My GF has not gotten any easier to live with, but I did set up an appointment for myself with a therapist. I hopefully have found a therapist who is all of the things you recommended (you said ‘someone who is OK with your sexual orientation and who won't freak out about your abusive relationship and demand that you leave your partner as a condition of working with you. Also someone who can understand and deal with ADHD')

 

I think I have a lot to figure out...like why do I keep putting up with things like bruises and black eyes, and maybe worse some of the stuff she says to me? A big part of me would like to leave but a bigger part I think is afraid to do that. For one thing I don't know how she will react, and for another I do rely on her for a lot, as much as I hate that about myself. She could, just, get really out of hand and I'm not sure I'm ready for that. Do I need a protective order? I don't know.
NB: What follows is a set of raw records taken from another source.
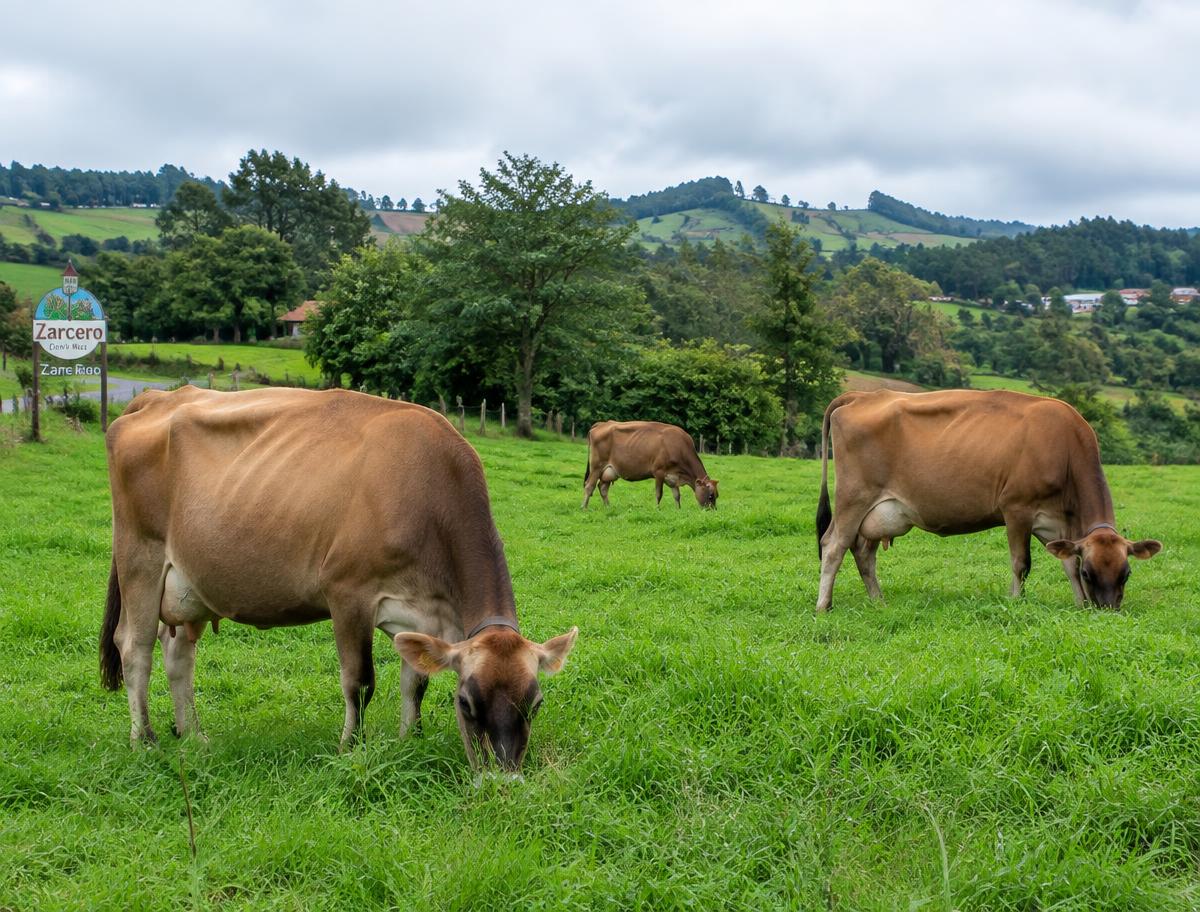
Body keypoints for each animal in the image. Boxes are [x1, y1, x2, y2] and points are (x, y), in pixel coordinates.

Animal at [100, 386, 578, 771]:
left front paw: (410, 740)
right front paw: (351, 748)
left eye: (535, 703)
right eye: (466, 702)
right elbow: (360, 682)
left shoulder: (423, 615)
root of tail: (159, 397)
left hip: (190, 585)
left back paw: (194, 736)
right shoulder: (348, 592)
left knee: (178, 655)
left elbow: (415, 683)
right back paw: (145, 740)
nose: (503, 776)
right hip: (140, 557)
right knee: (135, 647)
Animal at [582, 420, 718, 509]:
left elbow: (677, 495)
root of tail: (602, 423)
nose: (712, 511)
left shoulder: (673, 477)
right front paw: (657, 509)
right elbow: (659, 494)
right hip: (596, 466)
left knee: (603, 488)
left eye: (717, 495)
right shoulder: (659, 472)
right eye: (711, 496)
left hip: (609, 471)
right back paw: (584, 507)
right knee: (589, 486)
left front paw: (678, 509)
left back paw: (608, 507)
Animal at [814, 389, 1161, 612]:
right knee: (833, 546)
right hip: (853, 497)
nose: (1107, 609)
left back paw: (879, 602)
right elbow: (1022, 563)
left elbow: (1067, 563)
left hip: (878, 513)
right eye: (1092, 573)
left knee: (863, 552)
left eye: (1126, 573)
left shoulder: (1057, 523)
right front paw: (1016, 601)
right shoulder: (1017, 508)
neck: (1064, 448)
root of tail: (862, 395)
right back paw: (823, 606)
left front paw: (1080, 604)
What I do know is that I have no support from my mom who doesn't think I should ever have been in this relationship to begin with...since I'm going to hell for being gay.

 

I think I have a lot of questions about everything but I'm not sure I'm expressing them very well to you...I'm just feeling really confused right now, about my future, about everything, maybe overwhelmed too...And I do know that when I am feeling overwhelmed I tend to do nothing as opposed to try to do something to help myself. On a more positive note, now that I am being compliant with the Adderall, as my doctor says, and have been for a while I have had no desire to drink again in spite of all this...

Am I making sense or just rambling now?